Functionalized gold nanoparticles/reduced graphene oxide nanocomposites for ultrasensitive electrochemical sensing of mercury ions based on thymine-mercury-thymine structure.

A sensitive, selective and reusable electrochemical biosensor for the determination of mercury ions (Hg(2+)) has been developed based on thymine (T) modified gold nanoparticles/reduced graphene oxide (AuNPs/rGO) nanocomposites. Graphene oxide (GO) was electrochemically reduced on a glassy carbon substrate. Subsequently, AuNPs were deposited onto the surface of rGO by cyclic voltammetry. For functionalization of the electrode, the carboxylic group of the thymine-1-acetic acid was covalently coupled with the amine group of the cysteamine which self-assembled onto AuNPs. The structural features of the T bases functionalized AuNPs/rGO electrode were confirmed by attenuated total reflection infrared (ATR-IR) spectroscopy and scanning electron microscopy (SEM) spectroscopy. Each step of the modification process was characterized by cyclic voltammetry (CV) and electrochemical impedence spectroscopy (EIS). The T bases modified AuNPs/rGO electrode was applied to detect various trace metal ions by differential pulse voltammetry (DPV). The proposed biosensor was found to be highly sensitive to Hg(2+) in the range of 10 ng/L-1.0 µg/L. The biosensor afforded excellent selectivity for Hg(2+) against other heavy metal ions such as Zn(2+), Cd(2+), Pb(2+), Cu(2+), Ni(2+), and Co(2+). Furthermore, the developed sensor exhibited a high reusability through a simple washing. In addition, the prepared biosensor was successfully applied to assay Hg(2+) in real environmental samples.

Work instructions =>
[1] Copy the part of the mercury sensor abstract that runs from "Functionalized gold nanoparticles/reduced" up to and including "on thymine-mercury-thymine structure.".
[2] In the mercury sensor abstract, what range of Hg(2+) concentrations was the biosensor found to be highly sensitive to?

Source information =>
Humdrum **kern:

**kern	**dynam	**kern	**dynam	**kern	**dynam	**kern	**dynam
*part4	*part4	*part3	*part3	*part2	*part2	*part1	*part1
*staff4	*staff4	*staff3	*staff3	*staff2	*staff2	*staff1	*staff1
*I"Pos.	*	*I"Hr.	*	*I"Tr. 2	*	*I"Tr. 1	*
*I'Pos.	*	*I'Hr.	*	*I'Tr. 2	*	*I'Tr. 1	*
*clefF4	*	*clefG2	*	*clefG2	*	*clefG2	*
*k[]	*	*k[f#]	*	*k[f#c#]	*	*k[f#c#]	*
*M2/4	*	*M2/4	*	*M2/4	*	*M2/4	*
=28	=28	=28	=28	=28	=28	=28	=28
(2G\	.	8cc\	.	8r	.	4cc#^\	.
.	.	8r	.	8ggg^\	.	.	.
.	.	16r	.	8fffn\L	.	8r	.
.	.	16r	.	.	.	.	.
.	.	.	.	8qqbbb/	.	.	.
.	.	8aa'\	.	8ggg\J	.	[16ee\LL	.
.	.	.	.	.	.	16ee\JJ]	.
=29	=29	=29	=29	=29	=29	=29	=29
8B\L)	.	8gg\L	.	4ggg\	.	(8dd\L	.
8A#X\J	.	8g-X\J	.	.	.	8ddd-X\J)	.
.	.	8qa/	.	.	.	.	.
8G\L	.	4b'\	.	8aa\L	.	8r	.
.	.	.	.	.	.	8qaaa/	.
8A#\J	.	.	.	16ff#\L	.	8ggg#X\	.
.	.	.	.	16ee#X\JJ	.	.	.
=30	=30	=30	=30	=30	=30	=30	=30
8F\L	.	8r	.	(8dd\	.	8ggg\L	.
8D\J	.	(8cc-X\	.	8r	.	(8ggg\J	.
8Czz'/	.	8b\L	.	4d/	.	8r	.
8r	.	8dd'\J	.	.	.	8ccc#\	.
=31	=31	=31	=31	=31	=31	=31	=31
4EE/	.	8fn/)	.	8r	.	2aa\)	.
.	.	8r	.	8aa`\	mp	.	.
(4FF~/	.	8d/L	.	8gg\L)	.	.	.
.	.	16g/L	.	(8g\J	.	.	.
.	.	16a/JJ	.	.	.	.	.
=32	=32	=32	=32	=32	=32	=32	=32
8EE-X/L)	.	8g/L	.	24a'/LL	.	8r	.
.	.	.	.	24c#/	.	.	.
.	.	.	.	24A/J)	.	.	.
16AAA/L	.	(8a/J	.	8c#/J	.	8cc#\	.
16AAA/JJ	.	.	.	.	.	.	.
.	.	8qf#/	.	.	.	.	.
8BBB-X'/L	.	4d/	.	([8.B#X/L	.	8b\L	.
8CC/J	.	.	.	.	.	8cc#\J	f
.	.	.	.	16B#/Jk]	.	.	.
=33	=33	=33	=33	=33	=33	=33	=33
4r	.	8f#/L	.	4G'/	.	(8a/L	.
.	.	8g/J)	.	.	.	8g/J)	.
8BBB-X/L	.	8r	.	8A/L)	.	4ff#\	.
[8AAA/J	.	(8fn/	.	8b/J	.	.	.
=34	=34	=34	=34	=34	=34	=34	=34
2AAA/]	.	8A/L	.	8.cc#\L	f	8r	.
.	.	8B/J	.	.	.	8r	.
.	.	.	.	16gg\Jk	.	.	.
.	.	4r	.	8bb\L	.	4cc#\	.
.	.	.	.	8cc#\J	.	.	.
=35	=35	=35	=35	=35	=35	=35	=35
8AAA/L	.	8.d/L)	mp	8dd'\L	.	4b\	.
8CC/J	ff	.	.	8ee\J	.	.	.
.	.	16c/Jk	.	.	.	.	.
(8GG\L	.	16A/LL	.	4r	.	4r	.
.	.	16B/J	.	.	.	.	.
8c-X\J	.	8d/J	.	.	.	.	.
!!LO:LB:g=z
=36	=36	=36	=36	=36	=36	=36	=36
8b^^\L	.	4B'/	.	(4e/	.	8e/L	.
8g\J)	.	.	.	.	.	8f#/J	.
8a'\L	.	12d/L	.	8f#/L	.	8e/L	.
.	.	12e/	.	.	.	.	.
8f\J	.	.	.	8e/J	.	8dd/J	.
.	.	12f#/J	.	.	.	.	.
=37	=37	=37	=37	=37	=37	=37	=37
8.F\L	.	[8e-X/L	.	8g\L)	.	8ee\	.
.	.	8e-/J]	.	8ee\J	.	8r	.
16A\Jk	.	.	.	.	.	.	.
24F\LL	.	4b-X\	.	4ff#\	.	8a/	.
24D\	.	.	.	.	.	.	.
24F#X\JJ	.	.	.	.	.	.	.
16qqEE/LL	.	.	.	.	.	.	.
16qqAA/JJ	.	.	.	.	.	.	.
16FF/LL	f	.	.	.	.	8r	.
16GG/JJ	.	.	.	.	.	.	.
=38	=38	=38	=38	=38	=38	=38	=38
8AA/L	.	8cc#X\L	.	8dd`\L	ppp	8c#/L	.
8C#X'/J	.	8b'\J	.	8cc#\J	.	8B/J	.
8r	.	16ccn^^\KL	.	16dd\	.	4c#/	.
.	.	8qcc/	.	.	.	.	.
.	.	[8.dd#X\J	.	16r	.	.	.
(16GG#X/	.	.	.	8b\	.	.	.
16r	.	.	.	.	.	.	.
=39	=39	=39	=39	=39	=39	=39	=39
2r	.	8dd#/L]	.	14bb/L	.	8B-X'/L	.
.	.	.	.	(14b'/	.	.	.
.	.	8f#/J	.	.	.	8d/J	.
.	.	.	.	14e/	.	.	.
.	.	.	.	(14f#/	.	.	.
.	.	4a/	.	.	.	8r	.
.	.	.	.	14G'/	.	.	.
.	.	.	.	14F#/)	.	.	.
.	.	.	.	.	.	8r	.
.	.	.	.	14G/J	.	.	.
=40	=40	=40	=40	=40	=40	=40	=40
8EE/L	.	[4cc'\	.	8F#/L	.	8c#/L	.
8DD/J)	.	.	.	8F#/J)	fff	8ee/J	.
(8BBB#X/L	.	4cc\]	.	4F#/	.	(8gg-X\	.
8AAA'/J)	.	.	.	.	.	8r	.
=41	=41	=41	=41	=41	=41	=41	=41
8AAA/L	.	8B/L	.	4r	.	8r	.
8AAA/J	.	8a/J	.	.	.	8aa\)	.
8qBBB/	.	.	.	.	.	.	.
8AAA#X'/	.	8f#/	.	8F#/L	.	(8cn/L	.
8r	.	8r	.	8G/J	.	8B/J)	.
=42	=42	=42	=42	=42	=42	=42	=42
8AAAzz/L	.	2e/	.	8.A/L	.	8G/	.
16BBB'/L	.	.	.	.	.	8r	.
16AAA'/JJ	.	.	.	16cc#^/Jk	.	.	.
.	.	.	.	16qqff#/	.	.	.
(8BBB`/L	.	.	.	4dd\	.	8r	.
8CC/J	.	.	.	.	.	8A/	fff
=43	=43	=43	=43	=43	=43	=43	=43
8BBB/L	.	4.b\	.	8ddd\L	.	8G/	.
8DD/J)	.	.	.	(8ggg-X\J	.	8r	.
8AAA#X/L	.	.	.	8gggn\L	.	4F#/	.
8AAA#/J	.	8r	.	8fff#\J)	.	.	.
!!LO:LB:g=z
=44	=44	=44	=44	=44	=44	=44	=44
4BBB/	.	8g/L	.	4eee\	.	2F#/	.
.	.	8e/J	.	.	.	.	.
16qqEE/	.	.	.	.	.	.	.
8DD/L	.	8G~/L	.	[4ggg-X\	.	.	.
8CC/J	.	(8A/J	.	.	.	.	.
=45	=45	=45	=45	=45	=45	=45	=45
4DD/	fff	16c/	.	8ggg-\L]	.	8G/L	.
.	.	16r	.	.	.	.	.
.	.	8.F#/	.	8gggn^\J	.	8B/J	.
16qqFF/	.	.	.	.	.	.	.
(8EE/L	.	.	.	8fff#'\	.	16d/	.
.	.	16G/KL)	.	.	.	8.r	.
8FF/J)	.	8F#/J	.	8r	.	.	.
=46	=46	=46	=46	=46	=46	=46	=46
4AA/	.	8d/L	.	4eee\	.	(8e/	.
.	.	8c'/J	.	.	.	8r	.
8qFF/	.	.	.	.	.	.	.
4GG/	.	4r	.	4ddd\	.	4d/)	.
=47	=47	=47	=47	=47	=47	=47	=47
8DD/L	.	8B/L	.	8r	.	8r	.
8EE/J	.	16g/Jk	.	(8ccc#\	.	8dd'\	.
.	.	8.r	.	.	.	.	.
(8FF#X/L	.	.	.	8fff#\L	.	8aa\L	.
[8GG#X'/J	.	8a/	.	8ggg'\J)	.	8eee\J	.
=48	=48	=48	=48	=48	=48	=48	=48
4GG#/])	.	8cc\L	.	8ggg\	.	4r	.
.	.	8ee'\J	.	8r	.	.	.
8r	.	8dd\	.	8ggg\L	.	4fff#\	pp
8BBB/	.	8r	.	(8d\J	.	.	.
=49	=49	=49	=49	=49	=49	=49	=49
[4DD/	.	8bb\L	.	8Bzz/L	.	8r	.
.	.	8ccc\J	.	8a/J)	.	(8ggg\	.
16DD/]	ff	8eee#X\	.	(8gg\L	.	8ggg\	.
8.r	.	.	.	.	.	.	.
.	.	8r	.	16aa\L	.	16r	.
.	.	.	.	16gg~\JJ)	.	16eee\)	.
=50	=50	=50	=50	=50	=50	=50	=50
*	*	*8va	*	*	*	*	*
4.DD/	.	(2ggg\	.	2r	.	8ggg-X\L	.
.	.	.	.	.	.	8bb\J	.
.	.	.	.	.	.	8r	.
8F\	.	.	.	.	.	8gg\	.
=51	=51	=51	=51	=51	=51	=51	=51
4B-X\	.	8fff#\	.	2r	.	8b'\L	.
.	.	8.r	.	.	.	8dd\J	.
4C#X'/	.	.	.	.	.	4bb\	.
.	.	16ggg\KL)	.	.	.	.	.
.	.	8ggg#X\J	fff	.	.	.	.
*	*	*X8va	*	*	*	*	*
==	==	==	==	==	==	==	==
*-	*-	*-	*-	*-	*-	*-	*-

Per-task outputs =>
[1]
Functionalized gold nanoparticles/reduced graphene oxide nanocomposites for ultrasensitive electrochemical sensing of mercury ions based on thymine-mercury-thymine structure.

[2] 10 ng/L to 1.0 µg/L.